The AASF, the group sanctioning the SAMBO Open and the American branch of the international regulatory SAMBO body, FIAS, seemed to have had a collective organizational hiccup regarding tournament management. However, reaction to the injury issue from the SAMBO community revealed a farther reaching and possibly terminal illness in western SAMBO.
The tournament did boast key international talent, including world champions originally hailing from Russia, Georgia, and even Mongolia. As indicated by the palpable absence of spoken English it would seem like the only competitor not in attendance was you.
The 40 adult competitors, some of which swing athletes that can compete in both ‘cadet’ and ‘senior’ divisions at 17 years of age, made up a group that New York Combat SAMBO head coach Stephen Koepfer referred to as “demonstrably smaller” than last year’s competition.
AASF president David Rudman also recognized the smaller turn out, noting that the overall participation was about “50% less” than the year before.
Sport SAMBO is a highly active endeavor with rarely a pause.
“It’s the most tiring sport I’ve participated in, next to soccer,” said bronze medalist and multiple martial art veteran Reilly Bodycomb. “I wouldn’t say it’s harder than MMA. But in MMA you’re strategically encouraged to back off with your jab or take a breath when [you’re in a dominant position.] Here you can’t do that.”
Constant action would seem to make SAMBO the most palatable grappling competition to spectators, with the possible exception of NCAA wrestling, if it were better advertised.
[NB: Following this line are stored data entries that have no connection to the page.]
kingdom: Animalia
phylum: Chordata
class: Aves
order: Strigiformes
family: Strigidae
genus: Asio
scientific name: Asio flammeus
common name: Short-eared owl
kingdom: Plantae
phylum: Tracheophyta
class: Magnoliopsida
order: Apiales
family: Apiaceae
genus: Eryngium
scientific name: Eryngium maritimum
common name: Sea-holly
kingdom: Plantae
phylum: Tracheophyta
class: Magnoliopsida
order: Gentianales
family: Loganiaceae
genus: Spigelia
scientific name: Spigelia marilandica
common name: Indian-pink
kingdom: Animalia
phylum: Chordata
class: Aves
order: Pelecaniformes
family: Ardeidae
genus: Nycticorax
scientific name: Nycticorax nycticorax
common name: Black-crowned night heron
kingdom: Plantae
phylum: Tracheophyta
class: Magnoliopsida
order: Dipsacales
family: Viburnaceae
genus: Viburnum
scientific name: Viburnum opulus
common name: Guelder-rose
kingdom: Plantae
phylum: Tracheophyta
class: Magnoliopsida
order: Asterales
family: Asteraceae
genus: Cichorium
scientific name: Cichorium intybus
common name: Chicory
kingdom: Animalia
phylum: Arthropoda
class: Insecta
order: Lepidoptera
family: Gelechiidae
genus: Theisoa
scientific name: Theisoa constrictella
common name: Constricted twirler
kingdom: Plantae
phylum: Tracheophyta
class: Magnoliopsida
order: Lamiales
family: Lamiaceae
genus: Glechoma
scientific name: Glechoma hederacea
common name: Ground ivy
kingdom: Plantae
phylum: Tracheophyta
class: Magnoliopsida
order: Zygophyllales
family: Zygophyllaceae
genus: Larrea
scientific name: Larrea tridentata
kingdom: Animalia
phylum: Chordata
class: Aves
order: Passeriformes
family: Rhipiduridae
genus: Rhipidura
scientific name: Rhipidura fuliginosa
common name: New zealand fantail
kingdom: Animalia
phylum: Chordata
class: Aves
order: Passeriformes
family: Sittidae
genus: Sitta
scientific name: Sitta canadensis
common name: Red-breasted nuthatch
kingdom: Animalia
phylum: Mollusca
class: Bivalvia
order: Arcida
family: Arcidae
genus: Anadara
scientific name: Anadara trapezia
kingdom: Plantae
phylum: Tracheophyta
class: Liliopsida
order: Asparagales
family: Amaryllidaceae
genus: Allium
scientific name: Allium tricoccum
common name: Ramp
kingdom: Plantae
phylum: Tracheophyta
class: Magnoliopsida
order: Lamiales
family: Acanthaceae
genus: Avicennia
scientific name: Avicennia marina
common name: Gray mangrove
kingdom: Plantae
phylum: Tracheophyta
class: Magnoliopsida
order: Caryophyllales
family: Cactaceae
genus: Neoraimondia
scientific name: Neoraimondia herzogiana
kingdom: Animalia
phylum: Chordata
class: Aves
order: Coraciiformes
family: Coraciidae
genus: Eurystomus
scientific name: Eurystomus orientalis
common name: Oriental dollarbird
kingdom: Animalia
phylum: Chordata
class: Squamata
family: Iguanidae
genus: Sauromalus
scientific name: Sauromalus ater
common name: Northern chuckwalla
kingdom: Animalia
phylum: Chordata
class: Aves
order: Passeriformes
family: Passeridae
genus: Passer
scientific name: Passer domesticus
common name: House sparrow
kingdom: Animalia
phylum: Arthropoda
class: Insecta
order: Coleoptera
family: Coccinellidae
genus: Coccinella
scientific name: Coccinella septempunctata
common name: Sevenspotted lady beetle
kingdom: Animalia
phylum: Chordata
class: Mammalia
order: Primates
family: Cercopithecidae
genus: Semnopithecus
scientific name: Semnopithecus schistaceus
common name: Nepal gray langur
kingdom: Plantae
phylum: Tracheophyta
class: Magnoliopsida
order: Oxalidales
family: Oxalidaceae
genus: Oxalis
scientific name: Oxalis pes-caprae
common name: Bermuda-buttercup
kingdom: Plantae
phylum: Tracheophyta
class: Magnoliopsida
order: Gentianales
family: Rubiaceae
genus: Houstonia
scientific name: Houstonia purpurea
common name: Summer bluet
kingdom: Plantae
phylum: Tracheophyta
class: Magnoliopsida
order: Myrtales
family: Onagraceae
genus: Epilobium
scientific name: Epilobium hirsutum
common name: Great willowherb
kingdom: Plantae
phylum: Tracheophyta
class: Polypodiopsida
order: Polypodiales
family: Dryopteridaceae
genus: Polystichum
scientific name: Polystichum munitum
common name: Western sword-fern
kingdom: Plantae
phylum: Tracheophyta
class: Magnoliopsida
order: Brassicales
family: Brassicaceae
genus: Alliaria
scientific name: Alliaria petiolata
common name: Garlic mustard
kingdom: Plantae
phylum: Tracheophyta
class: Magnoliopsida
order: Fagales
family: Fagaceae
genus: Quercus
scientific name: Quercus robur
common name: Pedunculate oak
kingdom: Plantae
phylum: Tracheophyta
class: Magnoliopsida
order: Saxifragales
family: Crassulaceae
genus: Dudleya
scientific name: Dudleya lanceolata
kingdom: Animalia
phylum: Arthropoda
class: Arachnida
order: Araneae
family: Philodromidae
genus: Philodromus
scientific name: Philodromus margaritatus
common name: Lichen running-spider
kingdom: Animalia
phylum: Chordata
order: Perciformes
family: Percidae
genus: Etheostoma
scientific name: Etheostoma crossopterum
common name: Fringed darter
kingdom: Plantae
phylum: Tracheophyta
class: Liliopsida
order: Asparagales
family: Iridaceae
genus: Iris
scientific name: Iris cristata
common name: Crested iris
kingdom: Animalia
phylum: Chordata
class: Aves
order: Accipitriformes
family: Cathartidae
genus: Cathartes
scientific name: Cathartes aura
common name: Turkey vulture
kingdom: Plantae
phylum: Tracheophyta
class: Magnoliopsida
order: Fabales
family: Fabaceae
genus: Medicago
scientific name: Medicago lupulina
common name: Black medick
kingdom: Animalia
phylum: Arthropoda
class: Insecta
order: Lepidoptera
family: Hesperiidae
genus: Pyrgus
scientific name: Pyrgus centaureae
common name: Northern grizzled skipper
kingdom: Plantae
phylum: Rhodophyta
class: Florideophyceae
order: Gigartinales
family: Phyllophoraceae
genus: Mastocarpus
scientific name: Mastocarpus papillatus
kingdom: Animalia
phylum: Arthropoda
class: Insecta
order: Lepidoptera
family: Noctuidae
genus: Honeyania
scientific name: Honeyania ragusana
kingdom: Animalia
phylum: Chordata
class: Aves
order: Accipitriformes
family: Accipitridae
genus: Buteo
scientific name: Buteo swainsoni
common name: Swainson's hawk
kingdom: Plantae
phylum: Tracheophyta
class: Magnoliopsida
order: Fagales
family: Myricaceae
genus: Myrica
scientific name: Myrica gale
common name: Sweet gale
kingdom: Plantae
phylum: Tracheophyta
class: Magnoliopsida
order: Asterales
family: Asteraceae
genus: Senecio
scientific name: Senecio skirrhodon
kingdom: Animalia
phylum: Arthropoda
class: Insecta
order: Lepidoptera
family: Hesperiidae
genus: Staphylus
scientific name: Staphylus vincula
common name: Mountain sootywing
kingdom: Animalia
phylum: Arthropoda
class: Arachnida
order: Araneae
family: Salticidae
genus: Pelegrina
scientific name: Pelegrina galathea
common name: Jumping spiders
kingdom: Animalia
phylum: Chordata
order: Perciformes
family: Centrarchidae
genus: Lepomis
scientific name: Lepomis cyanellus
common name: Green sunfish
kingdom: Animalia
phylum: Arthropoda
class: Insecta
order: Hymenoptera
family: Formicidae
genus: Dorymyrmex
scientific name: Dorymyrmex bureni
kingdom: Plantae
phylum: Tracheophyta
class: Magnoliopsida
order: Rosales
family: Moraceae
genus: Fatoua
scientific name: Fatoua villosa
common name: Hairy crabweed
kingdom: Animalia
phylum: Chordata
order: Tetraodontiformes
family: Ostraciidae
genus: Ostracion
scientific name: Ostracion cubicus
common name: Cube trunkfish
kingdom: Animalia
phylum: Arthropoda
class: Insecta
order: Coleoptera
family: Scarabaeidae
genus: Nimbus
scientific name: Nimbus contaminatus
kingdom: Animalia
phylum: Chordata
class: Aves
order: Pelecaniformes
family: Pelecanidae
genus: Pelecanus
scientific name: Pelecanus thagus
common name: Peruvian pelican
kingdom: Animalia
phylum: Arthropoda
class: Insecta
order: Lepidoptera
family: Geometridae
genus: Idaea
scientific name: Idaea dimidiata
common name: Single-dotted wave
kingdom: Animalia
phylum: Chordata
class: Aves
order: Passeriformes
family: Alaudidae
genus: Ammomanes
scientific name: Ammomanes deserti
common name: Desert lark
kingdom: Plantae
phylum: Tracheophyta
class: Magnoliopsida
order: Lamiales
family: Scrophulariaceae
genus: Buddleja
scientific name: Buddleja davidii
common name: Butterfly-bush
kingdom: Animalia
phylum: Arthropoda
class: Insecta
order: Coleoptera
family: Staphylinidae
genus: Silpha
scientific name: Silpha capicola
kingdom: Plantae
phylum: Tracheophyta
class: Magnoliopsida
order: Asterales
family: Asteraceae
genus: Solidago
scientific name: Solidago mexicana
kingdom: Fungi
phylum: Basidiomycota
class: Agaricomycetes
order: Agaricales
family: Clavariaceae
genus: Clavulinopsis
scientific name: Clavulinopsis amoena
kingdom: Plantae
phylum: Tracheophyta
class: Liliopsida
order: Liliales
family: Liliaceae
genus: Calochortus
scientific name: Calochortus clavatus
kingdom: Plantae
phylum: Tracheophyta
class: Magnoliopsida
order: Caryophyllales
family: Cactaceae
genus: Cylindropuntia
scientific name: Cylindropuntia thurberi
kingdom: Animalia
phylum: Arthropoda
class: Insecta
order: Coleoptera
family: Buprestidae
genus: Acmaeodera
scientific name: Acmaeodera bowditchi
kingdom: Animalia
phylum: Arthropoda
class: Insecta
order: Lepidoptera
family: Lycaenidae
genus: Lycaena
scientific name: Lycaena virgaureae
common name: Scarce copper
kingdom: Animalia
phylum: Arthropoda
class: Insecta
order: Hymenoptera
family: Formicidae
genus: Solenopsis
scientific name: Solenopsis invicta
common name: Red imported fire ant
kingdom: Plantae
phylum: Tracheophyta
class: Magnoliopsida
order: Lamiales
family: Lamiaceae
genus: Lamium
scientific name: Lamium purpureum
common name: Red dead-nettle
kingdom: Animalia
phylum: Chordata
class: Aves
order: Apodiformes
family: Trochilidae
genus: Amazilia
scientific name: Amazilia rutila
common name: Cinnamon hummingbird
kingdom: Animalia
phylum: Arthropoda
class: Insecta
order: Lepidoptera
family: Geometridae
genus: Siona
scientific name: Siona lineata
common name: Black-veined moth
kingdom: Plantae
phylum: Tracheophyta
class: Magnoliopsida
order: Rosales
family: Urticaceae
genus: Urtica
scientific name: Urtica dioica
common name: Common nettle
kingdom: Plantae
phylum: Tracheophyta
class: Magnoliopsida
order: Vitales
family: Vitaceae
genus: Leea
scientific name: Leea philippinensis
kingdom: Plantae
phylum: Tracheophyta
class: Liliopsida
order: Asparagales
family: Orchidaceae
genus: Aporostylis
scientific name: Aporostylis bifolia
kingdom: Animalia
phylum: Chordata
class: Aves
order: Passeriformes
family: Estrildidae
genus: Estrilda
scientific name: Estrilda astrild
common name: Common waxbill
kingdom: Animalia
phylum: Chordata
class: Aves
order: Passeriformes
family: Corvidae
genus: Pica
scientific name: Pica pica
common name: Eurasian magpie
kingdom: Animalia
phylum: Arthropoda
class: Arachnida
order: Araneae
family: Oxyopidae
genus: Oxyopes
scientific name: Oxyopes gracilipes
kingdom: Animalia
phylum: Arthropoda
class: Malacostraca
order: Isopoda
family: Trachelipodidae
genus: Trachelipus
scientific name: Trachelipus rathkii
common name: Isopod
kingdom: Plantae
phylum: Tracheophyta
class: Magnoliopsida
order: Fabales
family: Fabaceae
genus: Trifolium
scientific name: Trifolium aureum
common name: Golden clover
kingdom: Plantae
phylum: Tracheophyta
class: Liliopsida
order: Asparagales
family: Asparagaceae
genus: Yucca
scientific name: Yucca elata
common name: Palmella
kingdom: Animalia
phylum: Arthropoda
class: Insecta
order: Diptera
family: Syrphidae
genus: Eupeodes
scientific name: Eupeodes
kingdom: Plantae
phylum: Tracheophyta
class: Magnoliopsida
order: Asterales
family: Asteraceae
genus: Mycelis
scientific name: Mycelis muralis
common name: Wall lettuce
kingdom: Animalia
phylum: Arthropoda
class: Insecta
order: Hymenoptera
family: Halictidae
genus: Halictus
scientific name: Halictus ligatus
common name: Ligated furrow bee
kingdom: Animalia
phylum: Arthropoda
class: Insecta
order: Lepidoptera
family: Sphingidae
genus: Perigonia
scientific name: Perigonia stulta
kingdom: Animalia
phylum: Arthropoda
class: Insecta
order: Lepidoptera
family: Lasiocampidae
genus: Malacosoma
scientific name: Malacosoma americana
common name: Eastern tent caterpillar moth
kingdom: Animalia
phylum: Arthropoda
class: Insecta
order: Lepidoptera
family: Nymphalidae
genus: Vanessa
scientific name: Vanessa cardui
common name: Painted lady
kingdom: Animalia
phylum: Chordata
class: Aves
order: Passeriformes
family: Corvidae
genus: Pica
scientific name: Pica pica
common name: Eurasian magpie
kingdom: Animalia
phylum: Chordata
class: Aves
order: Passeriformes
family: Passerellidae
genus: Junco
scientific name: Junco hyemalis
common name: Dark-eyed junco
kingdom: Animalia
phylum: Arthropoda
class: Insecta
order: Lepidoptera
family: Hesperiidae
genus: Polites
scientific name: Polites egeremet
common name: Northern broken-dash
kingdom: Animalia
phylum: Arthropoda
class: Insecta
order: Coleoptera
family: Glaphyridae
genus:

Even among the thriving grappling culture in New York and New Jersey, few American athletes were even aware that there was a grappling tournament with world champion level competitors going on in their back yard.
Rudman maintains that advertising the event outside of the insular SAMBO community, which in the US consists mostly of members of the Eastern European immigrant communities that are heavily concentrated in Brooklyn and Coney Island, costs money that his organization simply does not have. However, former AASF president and former FIAS vice-president Leonid Polykov feels that the decline of western SAMBO practitioners is a long time problem that has been maintained by AASF management decisions that keep the sport insular.
“The main problem is that these people don’t have the decency to deal with other clubs [outside of SAMBO],” said Polykov. “And when they do, no one follows up. Some people like to have special attention.”
Polykov explained that, while SAMBO is still a huge sport in the former Soviet Block countries that spawned the sport, the last real resurgence of native born American SAMBO practitioners was in the 80’s when the sport was still attached to the AAU and other wrestling organizations.
“When [the AAU] dropped SAMBO, it became the adopted child that nobody wanted,” Polykov explained the origins of AASF’s stand alone status. “It’s sad because [the AASF] was my baby.”
Polykov also attributes the lack of new organizational ties the AASF could have formed to managerial resistance to joining with a larger body in the US, saying simply that “Everybody likes to be king of a small kingdom.”
With all the organizational flaws in the SAMBO Open, the one undeniable positive is the sheer talent competing.
“Where else could my guys compete with world class [SAMBO competition,]” Koepfer said of the tournament, which New York Combat Sambo members Reilly Bodycomb and Ariel Elghanayan competed in. “It’s a mixed bag tournament. It’s good for my athletes, but it’s bad for the sport.”